## Using the information
1. In the blog post about anxiety, what does the writer call their most common feeling when anxious?
2. Using the blog post about anxiety, explain why the writer becomes less productive when overwhelmed.

## Document excerpt
+-------+

This is something I wanted to share during Mental Health Week, but I never got around to finishing it, but its still relevant, so I’m sharing it now!
I came across this article via social media and I think everyone should read it.
The Thing About Anxiety Is…Huffington Post, by Tayana Simons
Here some notes about how I feel the points apply to me. I’ll include some quotes, but I recommend reading the full article yourself, first.
1) It’s more than just worrying
Everyone worries about things from time to time, it’s a natural part of being human and letting your brain figure out the next move. Anxiety is different, it’s irrational, and it’s constant.
In my case, it becomes obsessive, fixating thoughts about any particular situation. It can be a potential situation that may or may not happen, and I will imagine how the conversation is going to go, whether its bad or good. Or it can be something that has already happened, and I’ll be stuck fixating on some stupid thing I said (which may not actually be stupid, but I felt like it was stupid) or I’ll obsess about something someone else said or did. It’ll get to the point where I am super stressed out and/or terrified by what may or may not happen. It can literally be anything.
2) It takes over your life
This is basically what makes it a disorder vs. simple, every day problems.
3) It stops you from thinking clearly
Whether it is a task at work, a film, or a conversation, you are usually only giving it a fraction of your attention. This can be especially difficult when at work or studying, as the fear of failure can almost paralyse you into not being able to do anything at all.
Holy shit that is so extremely true!! When I feel overwhelmed (which is my most common feeling when I, personally, am feeling anxious) I become less productive. I can’t stop thinking about how many things I have to get done, and that becomes the only thing I can do, is think. I can’t just take it one thing at a time, I feel like I have to get it all done right now.

+-------+

## Data records
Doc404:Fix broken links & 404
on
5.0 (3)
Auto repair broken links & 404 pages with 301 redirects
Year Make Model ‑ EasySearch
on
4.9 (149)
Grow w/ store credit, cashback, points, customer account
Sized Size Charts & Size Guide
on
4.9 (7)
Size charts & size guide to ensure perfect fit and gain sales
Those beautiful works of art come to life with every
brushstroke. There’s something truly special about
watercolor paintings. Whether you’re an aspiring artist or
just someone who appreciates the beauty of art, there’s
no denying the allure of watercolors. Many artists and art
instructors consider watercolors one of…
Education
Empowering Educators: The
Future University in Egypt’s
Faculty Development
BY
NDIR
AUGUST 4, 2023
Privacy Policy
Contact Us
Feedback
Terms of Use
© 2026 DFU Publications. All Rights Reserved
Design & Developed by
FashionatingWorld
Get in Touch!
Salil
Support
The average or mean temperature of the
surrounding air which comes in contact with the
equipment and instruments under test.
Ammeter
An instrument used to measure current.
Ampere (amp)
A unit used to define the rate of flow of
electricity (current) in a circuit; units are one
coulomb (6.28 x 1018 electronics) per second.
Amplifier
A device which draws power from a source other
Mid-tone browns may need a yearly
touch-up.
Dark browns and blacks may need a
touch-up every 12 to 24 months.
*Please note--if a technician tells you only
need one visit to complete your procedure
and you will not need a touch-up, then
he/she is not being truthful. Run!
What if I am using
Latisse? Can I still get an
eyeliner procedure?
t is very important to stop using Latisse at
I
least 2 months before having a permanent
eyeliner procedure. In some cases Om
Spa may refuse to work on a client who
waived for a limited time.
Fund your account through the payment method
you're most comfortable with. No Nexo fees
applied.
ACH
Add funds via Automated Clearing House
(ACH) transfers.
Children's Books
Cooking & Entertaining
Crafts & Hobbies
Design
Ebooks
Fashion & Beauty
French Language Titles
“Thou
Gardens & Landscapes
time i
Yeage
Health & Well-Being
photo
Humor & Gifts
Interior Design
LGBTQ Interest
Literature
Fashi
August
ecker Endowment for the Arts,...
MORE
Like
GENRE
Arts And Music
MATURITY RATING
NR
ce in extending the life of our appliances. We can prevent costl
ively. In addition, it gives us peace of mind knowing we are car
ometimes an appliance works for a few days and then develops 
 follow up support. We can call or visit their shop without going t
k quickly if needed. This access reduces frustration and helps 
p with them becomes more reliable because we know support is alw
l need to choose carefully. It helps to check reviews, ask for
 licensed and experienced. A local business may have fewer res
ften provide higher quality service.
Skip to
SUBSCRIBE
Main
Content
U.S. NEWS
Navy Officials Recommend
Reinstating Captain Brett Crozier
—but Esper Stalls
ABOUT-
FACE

+-------+

## Answers to the problems
1. Feeling overwhelmed.

2. The writer can't stop thinking about how many things they have to get done, and thinking becomes the only thing they can do. They can't take things one at a time, because they feel they have to get everything done right now.